## BEGIN SELECTED EXTRACT
Distributions

Probability distributions are the building blocks of statistical modeling. Every ML model implicitly or explicitly defines a probability distribution: a classifier outputs a Categorical distribution, a regression model outputs a Gaussian, a language model outputs a distribution over token sequences. This chapter covers the distributions that appear most frequently in machine learning, their properties, and their relationships.

Discrete Distributions

**Bernoulli**: a single binary trial with success probability $p$:

$P(X = x) = p^x (1-p)^{1-x}, \quad x \in \{0, 1\}$

$\mathbb{E}[X] = p$ , $\text{Var}(X) = p(1-p)$ . The Bernoulli is an exponential family distribution with natural parameter $\eta = \log\frac{p}{1-p}$ (the log-odds, or logit).

**Categorical**: the generalization to $K$ classes with probabilities $\pi = (\pi_1, \dots, \pi_K)$:

P(X = k) = \pi_k, \quad \sum_{k=1}^K \pi_k = 1

$\mathbb{E}[\mathbf{1}_{X=k}] = \pi_k$ , $\text{Var}(\mathbf{1}_{X=k}) = \pi_k(1 - \pi_k)$ .

**Binomial**: the number of successes in $n$ independent Bernoulli$(p)$ trials:

$P(X = k) = \binom{n}{k} p^k (1-p)^{n-k}, \quad k = 0, 1, \ldots, n$

$\mathbb{E}[X] = np$ , $\text{Var}(X) = np(1-p)$ . As $n \to \infty$ with $np$ fixed, the Binomial converges to the Poisson. As $n \to \infty$ with $p$ fixed, $\frac{X - np}{\sqrt{np(1-p)}} \to \mathcal{N}(0,1)$ by the CLT.

**Poisson**: models the number of events in a fixed interval when events occur independently at a constant rate $\lambda$:

$P(X = k) = \frac{\lambda^k e^{-\lambda}}{k!}, \quad k = 0, 1, 2, \ldots$

$\mathbb{E}[X] = \text{Var}(X) = \lambda$ . The conjugate prior for the Poisson rate $\lambda$ is the Gamma distribution. It appears in count data modeling (event frequency, word counts in bag-of-words models).

The Categorical distribution is the output distribution for classification. The softmax function converts logits $z \in \mathbb{R}^K$ to a Categorical distribution: $\pi_k = \frac{e^{z_k}}{\sum_j e^{z_j}}$. The softmax is the inverse of the log-odds (logit) function and arises naturally from the exponential family form of the Categorical. Every classification neural network implicitly defines a Categorical distribution over labels. **Relationships between discrete distributions.** The discrete distributions form a hierarchy:

Bernoulli is Categorical with $K = 2$ , and Binomial with $n = 1$
Binomial is the sum of $n$ i.i.d. Bernoulli trials
Multinomial is the multivariate generalization: counts of $K$ categories across $n$ trials
Poisson is the limit of Binomial $(n, \lambda/n)$ as $n \to \infty$ (rare events)
## END SELECTED EXTRACT
CHALLENGE 1 → Could you echo the records verbatim, from the line where they begin through the line containing "coordinates (542, 380).", with both of those lines included?
## BEGIN DATASET RECORDS
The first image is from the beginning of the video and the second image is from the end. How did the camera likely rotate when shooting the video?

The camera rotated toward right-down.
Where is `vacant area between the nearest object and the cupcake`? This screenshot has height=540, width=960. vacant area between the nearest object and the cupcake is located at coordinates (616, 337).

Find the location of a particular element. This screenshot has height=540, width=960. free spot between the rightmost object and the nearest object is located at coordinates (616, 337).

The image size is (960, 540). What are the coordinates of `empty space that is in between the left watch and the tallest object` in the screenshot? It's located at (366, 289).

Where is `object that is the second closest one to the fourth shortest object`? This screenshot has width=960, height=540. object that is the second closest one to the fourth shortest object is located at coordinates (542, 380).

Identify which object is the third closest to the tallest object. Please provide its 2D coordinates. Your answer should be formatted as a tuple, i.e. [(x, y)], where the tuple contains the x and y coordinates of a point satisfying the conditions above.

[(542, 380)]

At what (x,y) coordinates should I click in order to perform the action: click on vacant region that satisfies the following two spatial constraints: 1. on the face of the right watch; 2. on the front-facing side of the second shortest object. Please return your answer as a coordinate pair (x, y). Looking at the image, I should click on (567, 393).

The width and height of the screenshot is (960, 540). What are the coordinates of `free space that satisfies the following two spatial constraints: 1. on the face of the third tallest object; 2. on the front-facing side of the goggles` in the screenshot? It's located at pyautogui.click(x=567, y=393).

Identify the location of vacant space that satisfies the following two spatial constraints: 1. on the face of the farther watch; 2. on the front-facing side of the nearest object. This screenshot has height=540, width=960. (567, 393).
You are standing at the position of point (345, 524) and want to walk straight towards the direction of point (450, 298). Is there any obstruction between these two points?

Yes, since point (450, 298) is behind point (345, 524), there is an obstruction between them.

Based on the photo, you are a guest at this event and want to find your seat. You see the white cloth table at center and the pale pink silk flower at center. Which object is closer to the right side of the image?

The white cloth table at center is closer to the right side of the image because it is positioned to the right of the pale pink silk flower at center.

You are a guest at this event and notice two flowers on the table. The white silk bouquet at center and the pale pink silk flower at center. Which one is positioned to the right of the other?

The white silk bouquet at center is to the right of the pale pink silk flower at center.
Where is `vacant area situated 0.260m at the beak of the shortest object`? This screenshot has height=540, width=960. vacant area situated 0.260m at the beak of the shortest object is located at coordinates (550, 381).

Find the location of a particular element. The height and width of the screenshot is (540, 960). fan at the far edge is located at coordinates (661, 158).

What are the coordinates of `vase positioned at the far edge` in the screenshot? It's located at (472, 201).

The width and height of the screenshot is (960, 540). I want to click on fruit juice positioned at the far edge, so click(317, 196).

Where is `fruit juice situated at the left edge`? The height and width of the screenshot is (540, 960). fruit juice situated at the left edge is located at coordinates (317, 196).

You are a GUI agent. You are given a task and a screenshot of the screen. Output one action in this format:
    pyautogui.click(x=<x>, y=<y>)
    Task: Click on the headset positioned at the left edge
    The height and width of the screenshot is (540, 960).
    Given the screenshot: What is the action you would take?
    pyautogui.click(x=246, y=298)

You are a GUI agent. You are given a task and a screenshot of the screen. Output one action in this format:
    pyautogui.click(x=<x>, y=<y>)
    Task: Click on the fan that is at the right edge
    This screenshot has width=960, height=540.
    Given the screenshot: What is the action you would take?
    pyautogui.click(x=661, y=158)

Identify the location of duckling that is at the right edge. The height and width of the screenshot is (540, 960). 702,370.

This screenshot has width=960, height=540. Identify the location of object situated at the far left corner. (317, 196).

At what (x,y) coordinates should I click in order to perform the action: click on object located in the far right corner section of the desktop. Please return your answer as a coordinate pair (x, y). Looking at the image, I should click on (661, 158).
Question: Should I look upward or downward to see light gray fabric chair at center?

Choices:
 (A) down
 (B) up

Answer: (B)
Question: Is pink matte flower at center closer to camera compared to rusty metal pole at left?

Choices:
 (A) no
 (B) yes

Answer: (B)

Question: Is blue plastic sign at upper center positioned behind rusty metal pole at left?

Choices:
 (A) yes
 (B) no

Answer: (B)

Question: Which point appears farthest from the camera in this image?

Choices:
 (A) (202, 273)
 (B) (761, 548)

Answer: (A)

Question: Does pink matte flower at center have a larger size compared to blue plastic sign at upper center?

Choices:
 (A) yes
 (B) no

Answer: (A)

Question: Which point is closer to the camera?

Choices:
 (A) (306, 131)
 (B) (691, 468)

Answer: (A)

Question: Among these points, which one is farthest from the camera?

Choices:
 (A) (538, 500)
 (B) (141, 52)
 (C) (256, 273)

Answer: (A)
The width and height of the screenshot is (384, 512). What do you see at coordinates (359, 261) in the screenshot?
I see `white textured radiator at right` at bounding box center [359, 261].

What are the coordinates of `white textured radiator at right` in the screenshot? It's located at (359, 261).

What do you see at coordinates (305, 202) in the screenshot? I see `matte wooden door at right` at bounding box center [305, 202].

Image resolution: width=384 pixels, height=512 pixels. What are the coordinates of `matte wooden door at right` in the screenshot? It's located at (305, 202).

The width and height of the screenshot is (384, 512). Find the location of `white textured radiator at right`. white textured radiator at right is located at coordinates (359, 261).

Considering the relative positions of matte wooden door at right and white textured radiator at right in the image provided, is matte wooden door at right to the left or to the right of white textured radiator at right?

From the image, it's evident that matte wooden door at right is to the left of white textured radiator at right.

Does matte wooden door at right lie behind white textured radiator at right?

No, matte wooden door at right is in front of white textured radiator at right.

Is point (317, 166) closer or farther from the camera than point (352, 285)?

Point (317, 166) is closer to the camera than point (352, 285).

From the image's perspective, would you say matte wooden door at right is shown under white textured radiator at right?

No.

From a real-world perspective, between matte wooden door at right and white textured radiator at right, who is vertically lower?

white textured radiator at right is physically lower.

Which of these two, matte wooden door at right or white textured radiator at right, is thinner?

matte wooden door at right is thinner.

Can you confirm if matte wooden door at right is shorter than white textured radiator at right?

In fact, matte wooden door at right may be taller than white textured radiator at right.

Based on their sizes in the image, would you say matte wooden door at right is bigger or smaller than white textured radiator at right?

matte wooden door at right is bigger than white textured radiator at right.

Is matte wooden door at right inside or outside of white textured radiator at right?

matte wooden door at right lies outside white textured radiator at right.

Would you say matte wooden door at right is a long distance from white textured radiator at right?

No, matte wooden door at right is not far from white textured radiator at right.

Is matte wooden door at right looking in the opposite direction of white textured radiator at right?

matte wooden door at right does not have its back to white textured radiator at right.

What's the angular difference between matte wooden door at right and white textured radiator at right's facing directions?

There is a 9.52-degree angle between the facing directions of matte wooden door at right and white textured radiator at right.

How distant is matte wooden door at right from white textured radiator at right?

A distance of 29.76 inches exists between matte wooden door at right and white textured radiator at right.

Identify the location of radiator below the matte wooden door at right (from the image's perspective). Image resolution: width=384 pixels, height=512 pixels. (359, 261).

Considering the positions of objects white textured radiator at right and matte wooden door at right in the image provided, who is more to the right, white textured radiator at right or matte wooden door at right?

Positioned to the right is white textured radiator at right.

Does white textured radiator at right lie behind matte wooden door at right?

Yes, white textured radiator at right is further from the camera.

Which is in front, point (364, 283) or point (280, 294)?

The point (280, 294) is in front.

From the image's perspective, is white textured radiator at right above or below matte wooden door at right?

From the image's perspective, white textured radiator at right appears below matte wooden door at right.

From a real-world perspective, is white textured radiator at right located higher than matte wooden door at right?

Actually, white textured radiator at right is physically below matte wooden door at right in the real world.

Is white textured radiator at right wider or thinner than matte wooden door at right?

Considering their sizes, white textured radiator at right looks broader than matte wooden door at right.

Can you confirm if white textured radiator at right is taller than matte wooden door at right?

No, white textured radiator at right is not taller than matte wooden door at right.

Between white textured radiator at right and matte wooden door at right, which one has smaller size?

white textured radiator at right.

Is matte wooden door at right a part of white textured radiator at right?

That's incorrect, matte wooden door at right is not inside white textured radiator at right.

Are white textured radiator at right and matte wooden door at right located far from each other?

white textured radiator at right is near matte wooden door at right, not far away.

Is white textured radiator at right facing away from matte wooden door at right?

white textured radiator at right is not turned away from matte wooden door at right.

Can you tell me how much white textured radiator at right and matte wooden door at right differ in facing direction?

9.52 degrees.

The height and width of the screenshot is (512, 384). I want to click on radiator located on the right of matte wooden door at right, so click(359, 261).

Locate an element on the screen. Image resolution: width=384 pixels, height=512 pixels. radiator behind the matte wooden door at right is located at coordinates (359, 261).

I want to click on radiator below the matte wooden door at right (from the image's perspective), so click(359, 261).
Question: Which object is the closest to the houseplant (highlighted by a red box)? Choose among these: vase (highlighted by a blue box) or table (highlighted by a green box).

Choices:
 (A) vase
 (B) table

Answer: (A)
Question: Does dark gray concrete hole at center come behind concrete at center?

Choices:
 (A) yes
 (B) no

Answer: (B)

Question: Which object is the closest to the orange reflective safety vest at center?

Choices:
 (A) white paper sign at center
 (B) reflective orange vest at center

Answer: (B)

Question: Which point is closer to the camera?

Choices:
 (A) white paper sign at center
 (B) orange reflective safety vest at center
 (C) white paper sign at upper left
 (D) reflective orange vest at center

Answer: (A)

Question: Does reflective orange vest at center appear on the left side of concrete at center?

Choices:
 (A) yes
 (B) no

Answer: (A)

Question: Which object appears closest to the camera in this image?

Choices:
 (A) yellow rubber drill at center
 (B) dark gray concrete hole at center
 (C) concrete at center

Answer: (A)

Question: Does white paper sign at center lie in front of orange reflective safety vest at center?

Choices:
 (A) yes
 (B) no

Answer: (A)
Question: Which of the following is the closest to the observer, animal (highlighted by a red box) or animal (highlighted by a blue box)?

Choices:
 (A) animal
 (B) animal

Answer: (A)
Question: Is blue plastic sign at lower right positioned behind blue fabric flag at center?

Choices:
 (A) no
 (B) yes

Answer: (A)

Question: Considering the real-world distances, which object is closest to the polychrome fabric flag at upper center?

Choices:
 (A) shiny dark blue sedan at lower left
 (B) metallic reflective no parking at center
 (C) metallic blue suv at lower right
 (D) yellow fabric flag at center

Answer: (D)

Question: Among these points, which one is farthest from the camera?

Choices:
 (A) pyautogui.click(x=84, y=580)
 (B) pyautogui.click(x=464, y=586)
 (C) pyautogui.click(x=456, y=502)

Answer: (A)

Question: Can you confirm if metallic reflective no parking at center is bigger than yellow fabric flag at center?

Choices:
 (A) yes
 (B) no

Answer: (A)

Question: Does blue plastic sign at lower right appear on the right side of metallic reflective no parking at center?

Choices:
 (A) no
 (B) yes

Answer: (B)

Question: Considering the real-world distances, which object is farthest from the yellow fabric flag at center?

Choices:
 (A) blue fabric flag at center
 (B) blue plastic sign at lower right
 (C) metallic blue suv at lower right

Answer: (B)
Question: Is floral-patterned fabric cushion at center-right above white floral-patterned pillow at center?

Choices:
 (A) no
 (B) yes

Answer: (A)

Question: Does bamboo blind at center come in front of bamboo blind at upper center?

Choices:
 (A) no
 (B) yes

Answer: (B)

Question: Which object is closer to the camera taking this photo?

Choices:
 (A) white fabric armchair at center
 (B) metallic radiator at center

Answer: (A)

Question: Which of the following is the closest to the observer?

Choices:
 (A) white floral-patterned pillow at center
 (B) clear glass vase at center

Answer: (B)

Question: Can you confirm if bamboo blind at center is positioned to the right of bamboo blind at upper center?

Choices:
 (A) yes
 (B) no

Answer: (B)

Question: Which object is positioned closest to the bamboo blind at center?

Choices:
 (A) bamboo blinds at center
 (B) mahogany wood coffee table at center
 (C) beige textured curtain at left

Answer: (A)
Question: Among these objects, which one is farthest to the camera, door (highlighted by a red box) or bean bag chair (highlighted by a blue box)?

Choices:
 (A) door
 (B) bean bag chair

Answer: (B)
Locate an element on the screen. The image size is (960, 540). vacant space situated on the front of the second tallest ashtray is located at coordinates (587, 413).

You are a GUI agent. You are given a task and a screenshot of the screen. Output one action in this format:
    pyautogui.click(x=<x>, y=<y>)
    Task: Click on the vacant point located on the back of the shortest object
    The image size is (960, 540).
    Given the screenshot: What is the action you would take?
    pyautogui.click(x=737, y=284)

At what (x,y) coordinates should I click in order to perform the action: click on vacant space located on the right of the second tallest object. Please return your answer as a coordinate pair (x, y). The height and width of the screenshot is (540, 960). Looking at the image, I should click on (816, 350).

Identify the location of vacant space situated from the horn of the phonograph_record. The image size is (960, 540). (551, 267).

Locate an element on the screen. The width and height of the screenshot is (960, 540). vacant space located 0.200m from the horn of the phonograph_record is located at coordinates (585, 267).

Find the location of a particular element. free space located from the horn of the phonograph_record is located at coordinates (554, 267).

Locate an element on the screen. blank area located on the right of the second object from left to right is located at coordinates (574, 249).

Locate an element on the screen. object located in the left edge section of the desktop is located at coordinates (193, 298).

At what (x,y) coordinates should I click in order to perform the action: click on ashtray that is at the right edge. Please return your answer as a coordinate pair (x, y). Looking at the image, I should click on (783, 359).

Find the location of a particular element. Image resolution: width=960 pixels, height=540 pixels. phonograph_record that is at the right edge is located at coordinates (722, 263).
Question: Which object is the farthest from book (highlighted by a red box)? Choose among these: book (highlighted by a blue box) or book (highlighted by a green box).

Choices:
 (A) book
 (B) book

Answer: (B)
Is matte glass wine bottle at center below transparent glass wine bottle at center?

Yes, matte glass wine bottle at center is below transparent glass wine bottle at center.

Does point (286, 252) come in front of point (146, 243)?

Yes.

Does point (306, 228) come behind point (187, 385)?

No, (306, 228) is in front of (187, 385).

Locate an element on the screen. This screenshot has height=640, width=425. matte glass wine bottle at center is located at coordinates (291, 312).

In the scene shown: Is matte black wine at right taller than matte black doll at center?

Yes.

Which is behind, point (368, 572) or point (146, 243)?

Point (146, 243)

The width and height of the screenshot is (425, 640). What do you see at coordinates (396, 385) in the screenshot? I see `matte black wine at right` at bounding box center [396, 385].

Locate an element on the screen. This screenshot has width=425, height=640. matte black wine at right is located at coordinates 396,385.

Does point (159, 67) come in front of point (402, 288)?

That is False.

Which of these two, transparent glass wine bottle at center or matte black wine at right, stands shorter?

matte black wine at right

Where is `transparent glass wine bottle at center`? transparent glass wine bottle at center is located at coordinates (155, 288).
## END DATASET RECORDS
CHALLENGE 2 → Can you rewrite the paragraph of the text on probability distributions that begins "Probability distributions are the building blocks" as a short bulleted list that keeps its main facts?

PROBLEM SOLUTION 1 →
The first image is from the beginning of the video and the second image is from the end. How did the camera likely rotate when shooting the video?

The camera rotated toward right-down.
Where is `vacant area between the nearest object and the cupcake`? This screenshot has height=540, width=960. vacant area between the nearest object and the cupcake is located at coordinates (616, 337).

Find the location of a particular element. This screenshot has height=540, width=960. free spot between the rightmost object and the nearest object is located at coordinates (616, 337).

The image size is (960, 540). What are the coordinates of `empty space that is in between the left watch and the tallest object` in the screenshot? It's located at (366, 289).

Where is `object that is the second closest one to the fourth shortest object`? This screenshot has width=960, height=540. object that is the second closest one to the fourth shortest object is located at coordinates (542, 380).

PROBLEM SOLUTION 2 →
- Probability distributions are the building blocks of statistical modeling.
- Every ML model defines a probability distribution, implicitly or explicitly:
  - a classifier outputs a Categorical distribution
  - a regression model outputs a Gaussian
  - a language model outputs a distribution over token sequences
- The chapter covers the distributions most common in machine learning, along with their properties and relationships.